FMLA. Employees who contract COVID-19 may be entitled to leave under the FMLA if the illness meets the definition of an FMLA “serious health condition.” COVID-19 does not necessarily rise to the level of a “serious health condition,” as mild cases are similar to the flu, which is not a covered serious health condition absent complications. Under the FMLA, employers may require a certification from the health care provider in order to determine whether a “serious health condition” exists. Although the provider is required to provide enough information about the condition to allow the employer to determine if it meets the definition, the provider may but is not required to provide a diagnosis. Thus, employers may not require COVID-19 test results under the FMLA, although the other information to which they are entitled under the FMLA may end up being relevant to this diagnosis.
Notably, the FMLA may run concurrently with FFCRA paid sick leave (if applicable). If that is the case, employers may require the above-discussed information under the FMLA in addition to the very limited information permitted under the FFCRA.
ADA. Under the ADA, employers may require test results to ensure employees may safely return to work (by testing negative) and so that they may undertake other critical measures, such as contract tracing and deep cleaning (where employees test positive).
More specifically, the Equal Employment Opportunity Commission (EEOC, which enforces the ADA) has issued guidance stating that employers may require employees to undergo COVID-19 testing before returning to work:
A.6. May an employer administer a COVID-19 test (a test to detect the presence of the COVID-19 virus) before permitting employees to enter the workplace? (4/23/20)
The ADA requires that any mandatory medical test of employees be “job related and consistent with business necessity.” Applying this standard to the current circumstances of the COVID-19 pandemic, employers may take steps to determine if employees entering the workplace have COVID-19 because an individual with the virus will pose a direct threat to the health of others. Therefore an employer may choose to administer COVID-19 testing to employees before they enter the workplace to determine if they have the virus.
Although not specifically addressed in the guidance, it is our opinion that, in some circumstances, you may also require an employee who has undergone a test to determine if they have COVID-19 to disclose the results to ensure workplace safety and health. Thus, if an employee who has recently been in the workplace has taken a COVID-19 test (either because they had symptoms or because they were exposed to someone with the virus), it would be critically important for the employer to know the results of the test to determine whether the employee has posed or will pose a direct threat to others in the workplace, which then raises workplace safety issues.
Workplace Safety Concerns. If an employee tests positive, the Occupational Safety and Health Administration (OSHA) requires employers to take appropriate steps to protect other workers from infection “such as cleaning and disinfecting the work environment, notifying other workers to monitor themselves for signs/symptoms of COVID-19, or implementing a screening program in the workplace (e.g., for signs/symptoms of COVID-19 among workers).” Thus, again, it is important for employers to know when an employee has tested positive.
In addition, the Centers for Disease Control and Prevention (CDC) recommends that employers notify employees of their possible exposure to COVID-19 in the workplace when a fellow employee tests positive. Employers must not disclose the name of the employee testing positive, as that is confidential information under the ADA.
As a side note, although you may not require test results for purposes of granting FFCRA leave, if you obtain this information under the ADA or OSHA, as a practical matter, the results will likely dictate the duration of leave. For example, if an employee goes out Monday with symptoms and tests negative Wednesday (and is cleared to return to work), an employee would only need 3 days of leave. By contrast, if an employee goes out on leave Monday and tests positive Wednesday, the employee would need leave until cleared to return to work (subject to the 80 hour FFCRA cap).
-*-
■ ASSIGNMENT 1:
In the passage on employer access to COVID-19 test results, what information must employers not disclose when a fellow employee tests positive?
■ ASSIGNMENT 2:
From the passage on employer access to COVID-19 test results, reproduce the portion between "Although not specifically" and "workplace safety issues.", inclusive.

[Saved data entries]
-*-
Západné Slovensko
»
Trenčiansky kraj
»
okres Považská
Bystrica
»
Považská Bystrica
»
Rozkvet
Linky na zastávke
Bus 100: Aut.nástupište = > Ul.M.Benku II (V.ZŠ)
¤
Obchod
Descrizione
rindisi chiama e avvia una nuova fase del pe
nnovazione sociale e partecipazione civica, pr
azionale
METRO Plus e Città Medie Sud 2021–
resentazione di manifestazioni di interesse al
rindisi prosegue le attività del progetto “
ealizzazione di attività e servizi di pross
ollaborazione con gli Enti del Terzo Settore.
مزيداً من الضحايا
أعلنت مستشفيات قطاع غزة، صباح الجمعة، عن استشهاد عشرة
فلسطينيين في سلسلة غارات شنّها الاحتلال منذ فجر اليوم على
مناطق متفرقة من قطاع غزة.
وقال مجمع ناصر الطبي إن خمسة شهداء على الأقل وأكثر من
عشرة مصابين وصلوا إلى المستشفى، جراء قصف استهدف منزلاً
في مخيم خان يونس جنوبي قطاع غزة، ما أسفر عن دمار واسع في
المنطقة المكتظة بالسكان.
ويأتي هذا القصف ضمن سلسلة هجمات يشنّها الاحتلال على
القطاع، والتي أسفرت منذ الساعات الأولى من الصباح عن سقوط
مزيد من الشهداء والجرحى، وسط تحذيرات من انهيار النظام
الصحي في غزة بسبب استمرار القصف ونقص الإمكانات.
-*-
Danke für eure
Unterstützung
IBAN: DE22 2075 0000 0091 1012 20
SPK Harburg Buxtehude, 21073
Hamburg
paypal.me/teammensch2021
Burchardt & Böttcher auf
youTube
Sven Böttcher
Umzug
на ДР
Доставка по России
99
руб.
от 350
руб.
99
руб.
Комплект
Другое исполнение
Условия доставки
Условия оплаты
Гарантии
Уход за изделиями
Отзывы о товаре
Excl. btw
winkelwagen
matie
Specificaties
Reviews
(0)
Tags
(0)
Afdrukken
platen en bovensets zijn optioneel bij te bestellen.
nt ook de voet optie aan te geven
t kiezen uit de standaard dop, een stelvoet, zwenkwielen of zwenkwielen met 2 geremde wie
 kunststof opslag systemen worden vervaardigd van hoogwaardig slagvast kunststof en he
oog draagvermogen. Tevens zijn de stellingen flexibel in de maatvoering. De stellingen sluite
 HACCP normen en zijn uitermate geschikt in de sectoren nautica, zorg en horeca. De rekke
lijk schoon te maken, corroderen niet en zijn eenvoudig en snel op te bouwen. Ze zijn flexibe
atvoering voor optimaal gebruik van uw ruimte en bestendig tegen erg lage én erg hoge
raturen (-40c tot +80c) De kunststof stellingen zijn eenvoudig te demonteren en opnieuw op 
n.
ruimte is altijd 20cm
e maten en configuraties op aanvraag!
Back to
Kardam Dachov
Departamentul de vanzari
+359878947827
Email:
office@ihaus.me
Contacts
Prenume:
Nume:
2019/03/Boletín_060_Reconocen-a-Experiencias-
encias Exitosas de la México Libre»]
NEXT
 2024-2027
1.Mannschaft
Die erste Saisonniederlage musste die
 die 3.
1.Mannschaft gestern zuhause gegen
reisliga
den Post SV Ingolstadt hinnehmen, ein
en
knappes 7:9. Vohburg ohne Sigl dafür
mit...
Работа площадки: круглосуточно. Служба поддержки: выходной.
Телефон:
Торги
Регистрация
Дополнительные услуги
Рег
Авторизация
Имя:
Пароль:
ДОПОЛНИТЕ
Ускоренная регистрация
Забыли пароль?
-*-
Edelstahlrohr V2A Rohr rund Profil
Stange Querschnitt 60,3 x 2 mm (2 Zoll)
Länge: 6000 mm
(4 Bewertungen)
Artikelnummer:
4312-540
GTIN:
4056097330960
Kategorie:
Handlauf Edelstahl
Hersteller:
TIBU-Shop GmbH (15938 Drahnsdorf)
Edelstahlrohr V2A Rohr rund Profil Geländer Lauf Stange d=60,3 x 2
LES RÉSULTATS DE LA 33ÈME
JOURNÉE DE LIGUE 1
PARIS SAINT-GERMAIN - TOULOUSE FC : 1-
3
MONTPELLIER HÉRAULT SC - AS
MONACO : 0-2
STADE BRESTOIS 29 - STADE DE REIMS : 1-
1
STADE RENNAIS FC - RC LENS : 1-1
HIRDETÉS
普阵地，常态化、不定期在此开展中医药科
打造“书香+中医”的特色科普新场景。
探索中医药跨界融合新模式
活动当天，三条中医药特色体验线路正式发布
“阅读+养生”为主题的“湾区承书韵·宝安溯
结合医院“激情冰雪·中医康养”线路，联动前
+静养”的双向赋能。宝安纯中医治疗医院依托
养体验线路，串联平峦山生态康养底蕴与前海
-*-
■ EXPECTED ANSWER 1:
Employers must not disclose the name of the employee who tested positive.

■ EXPECTED ANSWER 2:
Although not specifically addressed in the guidance, it is our opinion that, in some circumstances, you may also require an employee who has undergone a test to determine if they have COVID-19 to disclose the results to ensure workplace safety and health. Thus, if an employee who has recently been in the workplace has taken a COVID-19 test (either because they had symptoms or because they were exposed to someone with the virus), it would be critically important for the employer to know the results of the test to determine whether the employee has posed or will pose a direct threat to others in the workplace, which then raises workplace safety issues.